▶ _PAGE TEXT_:
++++++++
Thursday, June 18, 2020

Notes in the Margins: “The Value Learning Problem”, Nate Soares, 2016

This post will initiate a different style of posting. The idea is to capture my thoughts as I’m reading through various technical papers; the kind of notes that you would write in the margins of a journal article or paper as you’re reading it. I need to emphasize that these kinds of notes mostly reference an article’s content, but can also take the form of loosely associated thoughts and questions triggered by some point made within the article.

• You will also notice from this post how scattered my thought process can be as I’m reading through technical papers like this. I’ve been accused of having an amazing power of association, given how far afield my mind will wander in the process of trying to understand the core ideas of what an author in a paper is trying to communicate.

This post is on a technical paper referenced by Robert Miles in one of his recent YouTube videos.

• “The Value Learning Problem”, Nate Soares, 2016.

• A lengthy list of specification gaming examples can be found here.

• The “Robert Miles” YouTube channel devoted to AI questions.
++++++++
▶ _RAW DATA_:
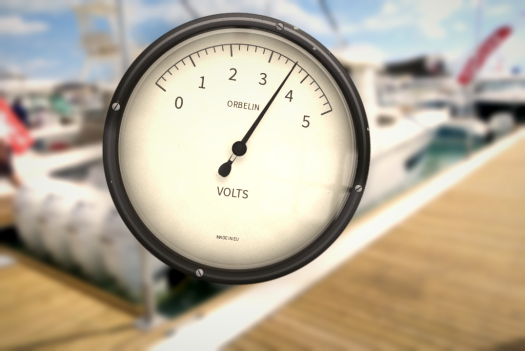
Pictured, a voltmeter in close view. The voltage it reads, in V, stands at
3.6 V
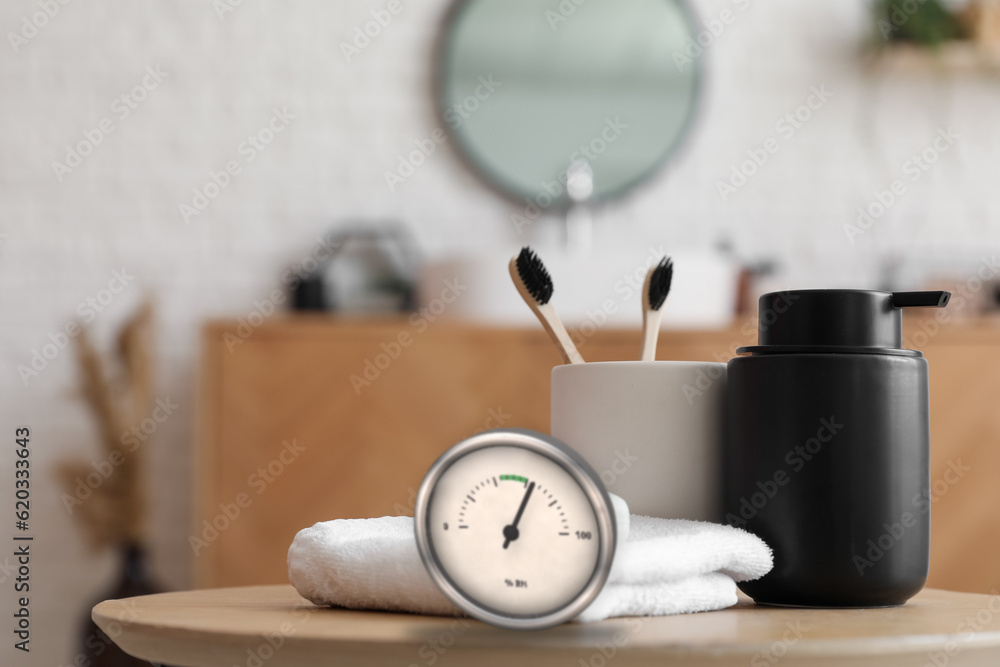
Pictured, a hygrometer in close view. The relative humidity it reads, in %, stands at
++++++++
▶ _WRITTEN TASK A_:
According to the margin-notes blog post, who referenced the paper it discusses, and where?
▶ _WRITTEN TASK B_:
Pick up the margin-notes blog post right after its final line and write its next few paragraphs.

▶ _ANSWER SECTION A_:
Robert Miles, in one of his recent YouTube videos.

▶ _ANSWER SECTION B_:
It is my typical reading style, when it comes to reading a journal paper like this, is to first skim over it multiple-times until I start to get a feel for the flow of the ideas the author(s) are attempting to communicate. Then, I start reading through it in detail. Until about the 20th or 30th time through, at which point I usually start to feel like I have some understanding of what the paper is trying to say. But in the case of this article, each new time I read through it, I became more confused. After the fourth time through, I found myself thinking, “What a word salad!”

• The first thing that came to mind as I was reading this paper was, I noticed how all of the examples given were hypothetical. But every AI system will have to be instantiated in some physical entity, at which point it is no longer a hypothetical system, and the physical limits that are built into it will preclude the very hypothetical situations that the paper relies upon to make its points.

Another way of saying this is that the hypothetical examples presume that AI systems have some level of omnipotence; that if the AI system proceeds to game its specifications, then there is no speedbump for that to happen. But in practice, the laws of physics will put hard boundaries on what an AI system is capable of doing, regardless of the nonintuitive solutions that might be possible given an unconstrained hypothetical situation to start with.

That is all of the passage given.